- Career
- Show: Introducing Dance
- Station: BBC Radio 1
- Website: https://jaguar-worldwide.com/

= Jaguar Bingham =

British disc jockey and radio presenter

Jaguar Bingham (known mononymously as Jaguar) is a British disc jockey and radio presenter who presents on BBC Radio 1 and co-hosts the annual International Music Summit Ibiza.

== Early life ==
Jaguar is half Ghanaian and half English, and grew up on the island of Alderney in the Channel Islands, before going to school in Hampshire from the age of 10.

== Career ==
Jaguar presented on student radio while at university in Leeds. At the age of 19, she started an internship at BBC Radio 1 and 1Xtra. She also had work experience at Mixmag in 2015 and was their weekend editor for two years before hosting the Mixmag's weekly office party The Lab LDN.

At Radio 1, Jaguar works in the BBC Introducing team.
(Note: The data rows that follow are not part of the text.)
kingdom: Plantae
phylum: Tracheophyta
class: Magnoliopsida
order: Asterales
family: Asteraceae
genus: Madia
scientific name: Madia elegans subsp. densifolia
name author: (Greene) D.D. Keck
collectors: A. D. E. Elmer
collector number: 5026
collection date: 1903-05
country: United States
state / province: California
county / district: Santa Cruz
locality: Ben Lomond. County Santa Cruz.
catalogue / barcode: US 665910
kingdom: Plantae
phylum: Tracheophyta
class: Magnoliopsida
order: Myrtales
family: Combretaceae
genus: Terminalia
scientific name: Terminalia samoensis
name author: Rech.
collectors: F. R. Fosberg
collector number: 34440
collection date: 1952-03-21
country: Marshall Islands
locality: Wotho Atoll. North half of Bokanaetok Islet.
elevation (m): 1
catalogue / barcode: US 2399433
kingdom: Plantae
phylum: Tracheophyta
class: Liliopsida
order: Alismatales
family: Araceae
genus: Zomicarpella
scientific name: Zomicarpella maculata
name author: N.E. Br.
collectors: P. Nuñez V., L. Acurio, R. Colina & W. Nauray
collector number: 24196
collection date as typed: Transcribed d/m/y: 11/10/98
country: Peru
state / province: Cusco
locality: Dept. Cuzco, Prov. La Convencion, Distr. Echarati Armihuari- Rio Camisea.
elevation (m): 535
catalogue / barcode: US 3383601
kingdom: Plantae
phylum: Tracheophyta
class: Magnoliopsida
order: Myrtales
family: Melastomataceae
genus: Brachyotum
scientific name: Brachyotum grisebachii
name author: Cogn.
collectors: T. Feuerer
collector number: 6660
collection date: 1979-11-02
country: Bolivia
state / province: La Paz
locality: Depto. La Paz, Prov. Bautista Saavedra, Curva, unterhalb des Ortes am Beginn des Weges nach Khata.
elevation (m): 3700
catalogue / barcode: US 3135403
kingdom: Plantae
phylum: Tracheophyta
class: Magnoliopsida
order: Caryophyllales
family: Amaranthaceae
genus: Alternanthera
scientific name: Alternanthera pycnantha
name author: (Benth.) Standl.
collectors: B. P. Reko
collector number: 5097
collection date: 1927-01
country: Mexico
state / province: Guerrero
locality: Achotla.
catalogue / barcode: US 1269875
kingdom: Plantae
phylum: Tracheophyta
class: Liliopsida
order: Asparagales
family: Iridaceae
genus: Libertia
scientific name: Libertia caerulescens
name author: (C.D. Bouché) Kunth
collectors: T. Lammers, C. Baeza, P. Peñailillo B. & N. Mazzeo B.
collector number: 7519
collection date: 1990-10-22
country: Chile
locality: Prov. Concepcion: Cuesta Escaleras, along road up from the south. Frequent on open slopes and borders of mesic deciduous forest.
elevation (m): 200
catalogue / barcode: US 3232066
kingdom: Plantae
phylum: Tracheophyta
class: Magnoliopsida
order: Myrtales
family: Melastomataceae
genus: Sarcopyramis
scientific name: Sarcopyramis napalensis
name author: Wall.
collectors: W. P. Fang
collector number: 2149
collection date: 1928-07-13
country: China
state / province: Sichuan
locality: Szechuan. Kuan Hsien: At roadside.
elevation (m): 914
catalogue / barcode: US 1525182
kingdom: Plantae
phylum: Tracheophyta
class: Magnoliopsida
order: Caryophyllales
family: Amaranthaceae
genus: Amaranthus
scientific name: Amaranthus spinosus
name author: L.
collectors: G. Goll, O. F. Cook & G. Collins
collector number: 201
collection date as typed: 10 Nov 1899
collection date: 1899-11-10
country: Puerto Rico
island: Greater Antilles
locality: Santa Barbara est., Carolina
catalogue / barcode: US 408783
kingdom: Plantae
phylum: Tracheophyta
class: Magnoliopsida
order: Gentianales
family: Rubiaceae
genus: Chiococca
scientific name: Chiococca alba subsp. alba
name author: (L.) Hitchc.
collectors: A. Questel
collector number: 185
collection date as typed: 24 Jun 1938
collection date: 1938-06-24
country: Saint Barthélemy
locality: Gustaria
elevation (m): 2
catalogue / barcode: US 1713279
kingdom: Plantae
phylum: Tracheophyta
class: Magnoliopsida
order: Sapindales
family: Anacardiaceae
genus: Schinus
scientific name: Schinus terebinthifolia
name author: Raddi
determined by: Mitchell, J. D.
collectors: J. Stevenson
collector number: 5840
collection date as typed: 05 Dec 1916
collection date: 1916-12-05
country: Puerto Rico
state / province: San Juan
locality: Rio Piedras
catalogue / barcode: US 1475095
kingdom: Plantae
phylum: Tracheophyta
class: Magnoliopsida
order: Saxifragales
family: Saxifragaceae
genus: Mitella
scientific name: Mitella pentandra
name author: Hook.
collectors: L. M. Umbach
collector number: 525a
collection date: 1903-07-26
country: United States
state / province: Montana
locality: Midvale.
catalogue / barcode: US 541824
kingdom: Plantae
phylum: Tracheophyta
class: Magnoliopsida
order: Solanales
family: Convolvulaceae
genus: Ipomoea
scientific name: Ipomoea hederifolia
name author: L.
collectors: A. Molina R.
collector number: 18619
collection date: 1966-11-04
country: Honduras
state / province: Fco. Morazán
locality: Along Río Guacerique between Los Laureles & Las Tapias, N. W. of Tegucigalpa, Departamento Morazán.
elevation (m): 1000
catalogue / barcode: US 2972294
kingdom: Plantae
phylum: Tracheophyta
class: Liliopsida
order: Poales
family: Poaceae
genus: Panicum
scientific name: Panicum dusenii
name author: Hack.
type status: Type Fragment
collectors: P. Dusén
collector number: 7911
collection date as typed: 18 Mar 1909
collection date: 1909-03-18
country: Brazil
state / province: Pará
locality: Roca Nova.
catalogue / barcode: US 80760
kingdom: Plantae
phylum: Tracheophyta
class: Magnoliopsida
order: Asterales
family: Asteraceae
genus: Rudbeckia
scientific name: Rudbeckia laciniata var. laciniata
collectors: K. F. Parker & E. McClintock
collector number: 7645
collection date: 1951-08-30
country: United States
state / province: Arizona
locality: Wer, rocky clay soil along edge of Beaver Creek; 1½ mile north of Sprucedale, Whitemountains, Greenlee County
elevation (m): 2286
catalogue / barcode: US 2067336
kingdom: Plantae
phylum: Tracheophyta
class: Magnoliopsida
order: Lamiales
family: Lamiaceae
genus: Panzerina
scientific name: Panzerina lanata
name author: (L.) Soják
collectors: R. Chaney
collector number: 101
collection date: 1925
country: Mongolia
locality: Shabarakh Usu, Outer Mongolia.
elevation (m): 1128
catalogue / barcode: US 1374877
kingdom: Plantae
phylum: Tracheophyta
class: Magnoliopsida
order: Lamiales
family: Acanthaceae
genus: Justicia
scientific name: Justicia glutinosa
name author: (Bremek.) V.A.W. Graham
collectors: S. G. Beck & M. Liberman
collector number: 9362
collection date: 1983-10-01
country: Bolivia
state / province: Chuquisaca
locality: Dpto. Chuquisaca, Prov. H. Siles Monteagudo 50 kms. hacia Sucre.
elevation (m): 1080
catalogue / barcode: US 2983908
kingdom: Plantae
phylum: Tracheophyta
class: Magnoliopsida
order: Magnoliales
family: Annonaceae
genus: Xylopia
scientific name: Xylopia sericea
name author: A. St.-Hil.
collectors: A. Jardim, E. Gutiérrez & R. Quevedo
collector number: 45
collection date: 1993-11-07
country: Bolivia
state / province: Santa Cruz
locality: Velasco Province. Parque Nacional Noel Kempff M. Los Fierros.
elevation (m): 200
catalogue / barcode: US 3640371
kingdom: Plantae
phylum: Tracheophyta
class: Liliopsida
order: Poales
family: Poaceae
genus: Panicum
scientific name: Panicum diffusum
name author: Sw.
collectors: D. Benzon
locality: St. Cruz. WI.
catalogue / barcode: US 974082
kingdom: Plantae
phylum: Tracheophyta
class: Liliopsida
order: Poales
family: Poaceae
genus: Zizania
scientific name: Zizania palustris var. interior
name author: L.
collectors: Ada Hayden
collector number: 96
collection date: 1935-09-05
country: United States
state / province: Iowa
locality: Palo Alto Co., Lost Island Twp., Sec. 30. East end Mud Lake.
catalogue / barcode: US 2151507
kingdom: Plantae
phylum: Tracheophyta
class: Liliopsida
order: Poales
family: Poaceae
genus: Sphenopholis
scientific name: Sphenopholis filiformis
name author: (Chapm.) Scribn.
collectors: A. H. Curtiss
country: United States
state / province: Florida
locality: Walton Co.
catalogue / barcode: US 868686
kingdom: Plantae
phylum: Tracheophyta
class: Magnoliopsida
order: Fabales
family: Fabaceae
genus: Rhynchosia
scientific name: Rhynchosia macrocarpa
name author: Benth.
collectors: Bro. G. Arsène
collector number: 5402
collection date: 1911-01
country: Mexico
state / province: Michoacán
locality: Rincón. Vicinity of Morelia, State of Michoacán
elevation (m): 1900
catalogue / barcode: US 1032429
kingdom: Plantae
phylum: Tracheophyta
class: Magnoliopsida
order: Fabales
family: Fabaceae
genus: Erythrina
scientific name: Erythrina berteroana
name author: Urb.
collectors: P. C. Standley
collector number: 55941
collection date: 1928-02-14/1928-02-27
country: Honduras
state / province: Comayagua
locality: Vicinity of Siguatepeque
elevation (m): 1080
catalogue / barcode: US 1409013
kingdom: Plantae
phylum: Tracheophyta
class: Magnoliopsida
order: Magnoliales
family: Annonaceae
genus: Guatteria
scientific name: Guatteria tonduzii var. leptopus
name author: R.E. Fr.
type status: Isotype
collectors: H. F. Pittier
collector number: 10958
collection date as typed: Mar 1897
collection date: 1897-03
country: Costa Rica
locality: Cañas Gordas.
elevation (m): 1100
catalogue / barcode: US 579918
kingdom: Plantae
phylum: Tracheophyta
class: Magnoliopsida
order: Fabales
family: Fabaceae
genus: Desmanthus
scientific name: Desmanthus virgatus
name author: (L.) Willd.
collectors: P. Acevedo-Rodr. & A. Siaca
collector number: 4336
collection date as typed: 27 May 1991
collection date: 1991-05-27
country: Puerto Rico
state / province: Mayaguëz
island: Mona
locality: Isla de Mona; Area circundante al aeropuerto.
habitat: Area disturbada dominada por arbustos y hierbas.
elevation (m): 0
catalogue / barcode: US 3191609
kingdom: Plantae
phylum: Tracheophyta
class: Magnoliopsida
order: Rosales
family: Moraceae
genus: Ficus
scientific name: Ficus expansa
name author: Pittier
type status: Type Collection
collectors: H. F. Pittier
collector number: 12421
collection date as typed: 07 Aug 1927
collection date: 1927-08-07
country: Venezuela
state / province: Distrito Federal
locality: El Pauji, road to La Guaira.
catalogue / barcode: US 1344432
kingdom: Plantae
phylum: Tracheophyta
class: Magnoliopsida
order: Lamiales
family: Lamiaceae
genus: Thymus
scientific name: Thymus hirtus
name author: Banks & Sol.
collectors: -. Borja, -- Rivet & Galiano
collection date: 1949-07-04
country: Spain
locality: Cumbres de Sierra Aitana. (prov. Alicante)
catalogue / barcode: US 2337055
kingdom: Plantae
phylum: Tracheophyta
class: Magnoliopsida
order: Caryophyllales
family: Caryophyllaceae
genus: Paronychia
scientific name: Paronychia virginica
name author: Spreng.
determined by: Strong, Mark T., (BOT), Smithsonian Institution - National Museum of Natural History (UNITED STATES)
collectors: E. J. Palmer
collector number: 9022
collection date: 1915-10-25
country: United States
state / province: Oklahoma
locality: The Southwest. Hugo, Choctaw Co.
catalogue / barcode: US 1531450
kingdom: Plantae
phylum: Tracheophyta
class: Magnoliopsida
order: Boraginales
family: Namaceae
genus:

In April 2020, she began presenting the Introducing Dance show on Sunday nights, which moved to Thursday nights as part of a wider timetable reshuffle in September 2021. In 2021, Mixmag crowned Jaguar Broadcaster of the year and she won DJ Mag's Best of British Best Radio Show award by public vote. She also launched Future1000, an initiative focused on helping develop the electronic music careers of female, trans, and non-binary applicants of ages 12–18, consisting of a free, 12-part video course introducing them to DJing, music production, and radio hosting. Jaguar launched the weekly dance music podcast UTOPIA Talks in 2021, which focuses on celebrating dance music and examines the various challenges facing the electronic music scene.

In 2022 Jaguar founded the Jaguar Foundation, an organisation created to make electronic music more equitable for marginalised groups. The foundation published their debut report Progressing Gender Representation in UK Dance Music in August 2022.

Since 2022, Jaguar has been the co-host of the International Music Summit Ibiza alongside DJ Pete Tong.

== Personal life ==
Jaguar is queer and lives in East London.